REPUBLIKA.CO.ID Oleh: Smith Alhadar, Penasihat pada The Indonesian Society for Middle East Studies (ISMES)
Hilangnya Jamal Khashoggi, wartawan senior Arab Saudi, setelah memasuki Konsulat Arab Saudi di Istanbul--assessment awal aparat keamanan Turki yakin ia telah dibunuh di dalam Konsulat--akan kian merusak hubungan Riyadh-Ankara. Pasalnya, kalau benar Khashoggi dibunuh di sana, hal itu merupakan pelanggaran terhadap kedaulatan Turki.

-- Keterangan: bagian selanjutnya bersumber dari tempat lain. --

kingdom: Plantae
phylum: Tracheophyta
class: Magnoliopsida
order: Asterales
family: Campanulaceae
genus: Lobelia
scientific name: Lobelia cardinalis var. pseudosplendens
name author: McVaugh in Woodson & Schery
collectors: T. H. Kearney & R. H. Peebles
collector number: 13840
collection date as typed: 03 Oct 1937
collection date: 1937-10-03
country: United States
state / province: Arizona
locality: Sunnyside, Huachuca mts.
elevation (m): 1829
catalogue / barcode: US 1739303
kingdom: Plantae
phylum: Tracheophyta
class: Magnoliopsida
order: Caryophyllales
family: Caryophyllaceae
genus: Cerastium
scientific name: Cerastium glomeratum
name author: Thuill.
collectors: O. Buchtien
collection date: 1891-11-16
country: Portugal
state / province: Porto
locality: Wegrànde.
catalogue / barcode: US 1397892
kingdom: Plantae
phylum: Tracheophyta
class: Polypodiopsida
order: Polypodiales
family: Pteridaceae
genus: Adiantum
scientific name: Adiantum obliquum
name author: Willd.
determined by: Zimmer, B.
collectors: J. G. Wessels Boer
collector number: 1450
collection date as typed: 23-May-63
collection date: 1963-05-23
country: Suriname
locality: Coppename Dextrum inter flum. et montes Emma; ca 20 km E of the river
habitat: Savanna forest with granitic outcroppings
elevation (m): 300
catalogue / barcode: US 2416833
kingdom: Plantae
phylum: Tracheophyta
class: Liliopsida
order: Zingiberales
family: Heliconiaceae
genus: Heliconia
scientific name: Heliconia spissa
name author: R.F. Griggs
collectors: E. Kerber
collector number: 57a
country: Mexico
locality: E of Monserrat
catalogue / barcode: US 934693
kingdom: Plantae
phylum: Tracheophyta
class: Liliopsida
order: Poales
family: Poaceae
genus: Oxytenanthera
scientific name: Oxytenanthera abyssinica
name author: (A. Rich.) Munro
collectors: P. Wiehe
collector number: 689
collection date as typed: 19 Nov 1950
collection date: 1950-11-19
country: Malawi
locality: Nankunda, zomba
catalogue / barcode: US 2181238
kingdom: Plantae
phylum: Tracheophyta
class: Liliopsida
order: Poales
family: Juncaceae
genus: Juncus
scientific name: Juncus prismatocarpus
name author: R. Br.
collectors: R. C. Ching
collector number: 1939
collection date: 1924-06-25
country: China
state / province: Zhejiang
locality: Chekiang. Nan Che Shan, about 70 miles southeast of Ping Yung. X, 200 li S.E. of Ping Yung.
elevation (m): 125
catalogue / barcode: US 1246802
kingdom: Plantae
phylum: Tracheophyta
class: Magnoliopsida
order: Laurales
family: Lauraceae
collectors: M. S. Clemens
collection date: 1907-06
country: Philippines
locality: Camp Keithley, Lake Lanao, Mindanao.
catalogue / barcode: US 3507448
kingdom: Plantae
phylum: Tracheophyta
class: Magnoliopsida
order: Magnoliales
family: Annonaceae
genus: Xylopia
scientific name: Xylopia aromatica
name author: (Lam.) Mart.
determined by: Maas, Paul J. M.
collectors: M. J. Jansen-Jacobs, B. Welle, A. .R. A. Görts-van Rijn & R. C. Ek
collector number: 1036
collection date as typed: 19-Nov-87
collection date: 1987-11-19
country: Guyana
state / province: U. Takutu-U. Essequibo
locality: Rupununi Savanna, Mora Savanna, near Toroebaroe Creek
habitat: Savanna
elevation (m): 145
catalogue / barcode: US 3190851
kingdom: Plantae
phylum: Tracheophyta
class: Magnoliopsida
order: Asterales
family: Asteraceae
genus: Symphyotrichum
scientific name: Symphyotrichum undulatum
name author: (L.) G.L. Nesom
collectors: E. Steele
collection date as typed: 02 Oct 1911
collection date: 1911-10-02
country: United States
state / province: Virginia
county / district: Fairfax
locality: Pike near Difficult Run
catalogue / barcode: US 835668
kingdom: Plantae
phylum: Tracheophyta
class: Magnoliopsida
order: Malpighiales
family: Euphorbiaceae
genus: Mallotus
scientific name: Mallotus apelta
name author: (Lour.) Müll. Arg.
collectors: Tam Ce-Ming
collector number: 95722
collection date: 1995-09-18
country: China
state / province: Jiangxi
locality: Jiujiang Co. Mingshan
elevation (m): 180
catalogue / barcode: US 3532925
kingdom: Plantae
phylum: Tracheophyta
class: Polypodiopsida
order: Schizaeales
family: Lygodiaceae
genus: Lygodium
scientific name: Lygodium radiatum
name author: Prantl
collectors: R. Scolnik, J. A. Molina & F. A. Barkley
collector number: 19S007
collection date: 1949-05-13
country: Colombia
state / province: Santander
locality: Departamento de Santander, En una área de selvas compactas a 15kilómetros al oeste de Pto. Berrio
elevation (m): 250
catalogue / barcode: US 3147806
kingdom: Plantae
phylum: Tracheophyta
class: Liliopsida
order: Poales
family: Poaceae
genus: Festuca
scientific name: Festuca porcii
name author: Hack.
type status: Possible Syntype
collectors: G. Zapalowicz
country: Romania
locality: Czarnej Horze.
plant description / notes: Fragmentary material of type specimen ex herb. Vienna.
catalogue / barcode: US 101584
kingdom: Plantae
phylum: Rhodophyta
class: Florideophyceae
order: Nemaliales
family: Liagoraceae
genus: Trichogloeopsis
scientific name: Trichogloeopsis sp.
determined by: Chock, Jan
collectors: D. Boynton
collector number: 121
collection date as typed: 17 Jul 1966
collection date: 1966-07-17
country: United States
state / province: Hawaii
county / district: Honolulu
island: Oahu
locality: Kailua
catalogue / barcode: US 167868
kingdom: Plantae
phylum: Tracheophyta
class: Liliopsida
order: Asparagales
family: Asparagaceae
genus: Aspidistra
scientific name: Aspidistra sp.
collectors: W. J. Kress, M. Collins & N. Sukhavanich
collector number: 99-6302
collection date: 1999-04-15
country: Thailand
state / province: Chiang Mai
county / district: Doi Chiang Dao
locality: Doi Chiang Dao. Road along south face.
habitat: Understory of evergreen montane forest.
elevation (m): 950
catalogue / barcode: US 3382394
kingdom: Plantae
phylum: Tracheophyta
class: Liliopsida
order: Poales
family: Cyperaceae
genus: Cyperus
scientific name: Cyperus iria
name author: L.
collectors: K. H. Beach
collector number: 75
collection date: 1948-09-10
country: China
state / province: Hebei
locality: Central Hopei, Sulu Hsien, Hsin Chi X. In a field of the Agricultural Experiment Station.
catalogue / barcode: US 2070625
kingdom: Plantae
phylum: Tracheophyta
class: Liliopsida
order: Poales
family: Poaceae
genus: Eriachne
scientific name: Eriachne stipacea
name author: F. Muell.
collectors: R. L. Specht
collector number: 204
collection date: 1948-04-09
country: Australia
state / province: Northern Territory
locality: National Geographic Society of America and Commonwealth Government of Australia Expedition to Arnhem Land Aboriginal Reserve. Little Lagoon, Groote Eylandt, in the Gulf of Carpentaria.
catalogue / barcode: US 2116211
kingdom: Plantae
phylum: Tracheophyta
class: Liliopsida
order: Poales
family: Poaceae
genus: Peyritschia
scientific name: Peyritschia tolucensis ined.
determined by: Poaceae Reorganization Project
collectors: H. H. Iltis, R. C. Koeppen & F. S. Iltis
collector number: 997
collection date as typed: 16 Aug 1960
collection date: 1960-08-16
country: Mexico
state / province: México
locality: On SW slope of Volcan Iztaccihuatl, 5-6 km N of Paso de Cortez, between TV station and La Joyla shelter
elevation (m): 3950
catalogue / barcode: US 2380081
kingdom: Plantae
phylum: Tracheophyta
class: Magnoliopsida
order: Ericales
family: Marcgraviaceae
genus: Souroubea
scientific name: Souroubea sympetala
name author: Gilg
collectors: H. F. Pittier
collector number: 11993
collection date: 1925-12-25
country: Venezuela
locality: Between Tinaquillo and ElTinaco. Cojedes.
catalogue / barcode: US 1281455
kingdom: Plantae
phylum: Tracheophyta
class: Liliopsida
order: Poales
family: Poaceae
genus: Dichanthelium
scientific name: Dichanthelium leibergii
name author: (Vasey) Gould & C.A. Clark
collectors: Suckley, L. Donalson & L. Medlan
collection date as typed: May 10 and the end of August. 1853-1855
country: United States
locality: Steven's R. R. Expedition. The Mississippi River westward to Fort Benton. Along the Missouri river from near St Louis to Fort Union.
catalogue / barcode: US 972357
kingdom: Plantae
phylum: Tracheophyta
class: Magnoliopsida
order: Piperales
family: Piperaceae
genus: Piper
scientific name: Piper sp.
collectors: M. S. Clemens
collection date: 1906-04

Pada 2 Oktober lalu, Khashoggi bersama tunangannya Hatice Cengiz, warga Turki, pergi ke Konsulat Saudi untuk melengkapi surat-surat yang diperlukan bagi pernikahannya dua pekan lagi. Karena tak diperkenankan masuk, Hatice menunggu di luar.
Namun, hingga konsulat tutup, Khashoggi tidak muncul kembali. Bagaimanapun, tuduhan serius Turki telah membuat Saudi kecewa. Konsulat Saudi di Istanbul memang mengaku Khashoggi datang pada hari itu, tapi hanya sebentar, setelah itu ia keluar.
Untuk meyakinkan bahwa Khashoggi tidak berada di konsulat dan tidak ada pembunuhan di sana, Putra Mahkota Arab Saudi Pangeran Mohammad bin Salman (MBS) mempersilakan aparat Turki masuk menggeledah konsulat walaupun tempat itu kedaulatan Saudi.
Saudi berkepentingan menjaga muruahnya. Toh, walaupun konsulat merupakan wilayah yurisdiksinya, pembunuhan di tempat itu akan merupakan eksekusi ekstrayudisial.
Saudi menjadi pusat perhatian saat ini mungkin karena Khashoggi dalam setahun terakhir sangat kritis terhadap kebijakan internal dan eksternal yang diambil MBS melalui tulisan-tulisannya di the Washington Post.
Agar leluasa mengkritik MBS, Khashoggi mengasingkan diri ke AS sejak September tahun lalu. Khashoggi mengarahkan kritik, di antaranya terkait keterlibatan Saudi dalam perang di Yaman, blokade atas Qatar, dan konflik dengan Kanada terkait masalah hak asasi manusia.
Sebelum ke AS, sebenarnya Khashoggi bermasalah dengan pemerintah atas pandangan-pandangannya. Itu terlihat dari seringnya Khashoggi berpindah media selama 30 tahun kariernya sebagai wartawan akibat sikap kritisnya terhadap kebijakan pemerintah.
Bahkan, ia pernah mengkritik elite ulama konservatif, yang merupakan isu yang sensitif di negara itu. Terkait hubungan Turki dan Saudi, paling tidak, sejak Arab Spring pada 2011, hubungan Saudi-Turki mulai bermasalah.
Turki mendukung Ikhwanul Muslimin (IM) yang menjadi elemen penting dalam gerakan untuk perubahan di negara-negara Arab. Sementara itu, Saudi berjuang keras membasmi IM yang telah ditetapkan sebagai organisasi teroris.
Dengan kata lain, Turki mendukung kekuatan revolusioner, sedangkan Saudi mendukung status quo. Khashoggi menentang penetapan IM sebagai teroris. Kekhawatiran Saudi itu bisa dimaklumi karena Arab Spring pun menjalar hingga Saudi.
Kalau bukan karena kebijakan tepat dan cepat yang ditempuh Raja Abdullah untuk meredam demonstrasi, mungkin Saudi juga akan mengalami chaos seperti di Yaman, tetangganya.